Maybe the party was premature.


Ms. Suleman was probably poorly served by whatever doctor agreed to transfer so many embryos into her uterus at once — though it isn't altogether clear how many were transferred. It is possible (though rare — one in 250) for one or more embryos to spontaneously divide and form identical twins. Still, in all likelihood, too many frozen embryos were transferred. Her mother (none too happy apparently at the added burden of all these grandchildren) told the press that her daughter had used embryos from previous in vitro attempts. Also according to the grandmother, when it became clear that so many babies were developing, the fertility doctor had advised Suleman to "selectively" abort some of them to improve the chances for the others. This, for understandable reasons, she declined to do. It is a stain on the assisted reproduction industry that any parent is ever asked to make such a choice — to kill one child for the sake of another.

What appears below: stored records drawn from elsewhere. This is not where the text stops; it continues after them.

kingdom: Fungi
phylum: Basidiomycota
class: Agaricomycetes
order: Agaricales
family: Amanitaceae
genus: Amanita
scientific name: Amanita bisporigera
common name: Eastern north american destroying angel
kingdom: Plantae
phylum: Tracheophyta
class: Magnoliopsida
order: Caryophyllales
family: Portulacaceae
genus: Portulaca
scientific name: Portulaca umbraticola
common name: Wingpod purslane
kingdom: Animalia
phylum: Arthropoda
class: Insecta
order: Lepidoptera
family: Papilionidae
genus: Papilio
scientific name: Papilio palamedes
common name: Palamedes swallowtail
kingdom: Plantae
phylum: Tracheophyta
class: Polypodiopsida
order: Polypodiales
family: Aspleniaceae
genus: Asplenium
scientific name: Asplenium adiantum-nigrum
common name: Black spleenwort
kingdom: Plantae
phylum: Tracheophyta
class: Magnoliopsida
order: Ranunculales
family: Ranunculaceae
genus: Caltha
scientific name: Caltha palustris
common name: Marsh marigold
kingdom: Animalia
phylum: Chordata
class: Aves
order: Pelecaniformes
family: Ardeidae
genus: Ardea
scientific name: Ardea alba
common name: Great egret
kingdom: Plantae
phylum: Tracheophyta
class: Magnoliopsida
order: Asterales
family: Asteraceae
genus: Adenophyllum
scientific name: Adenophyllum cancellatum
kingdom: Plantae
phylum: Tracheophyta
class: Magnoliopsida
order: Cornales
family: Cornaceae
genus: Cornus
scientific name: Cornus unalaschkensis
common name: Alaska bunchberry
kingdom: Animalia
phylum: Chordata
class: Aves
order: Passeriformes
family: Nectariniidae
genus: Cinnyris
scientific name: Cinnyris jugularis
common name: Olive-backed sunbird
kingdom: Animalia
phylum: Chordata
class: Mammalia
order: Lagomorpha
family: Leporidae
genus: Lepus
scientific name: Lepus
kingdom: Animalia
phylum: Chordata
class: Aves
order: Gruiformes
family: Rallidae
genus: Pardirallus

Still, if her fertility doctor ill-served her, so did her society, by treating childbearing as a kind of self-expression. "She was obsessed with having children since she was a teenager," we learned from her friends. Well, fine. But she was clearly not obsessed with creating the proper environment in which to raise children. That environment would include, just for starters, a husband. An income would be nice as well, as would her own home.


But movie and sports stars don't do those things, nor even members of Congress these days. Consider Rep. Linda Sanchez, who represents the district in which Suleman lives. She announced last November that she is pregnant, though single. "I don't know how it'll be received," Sanchez told the Los Angeles Times. "I hope people will recognize that to be able to plan that in your life — I don't think that marriage and childbirth are black and white. There are certain instances in which you have to do things in reverse order." Yes, well, she needn't have worried. Everyone was totally understanding. No marriage yet either.


People think the old stigma about unwed childbearing was all about sex. It wasn't. It was about children and what's best for them. Of course some women want babies the way others crave shoes, but babies are not, or at least shouldn't be treated as, consumables. Badly done all around.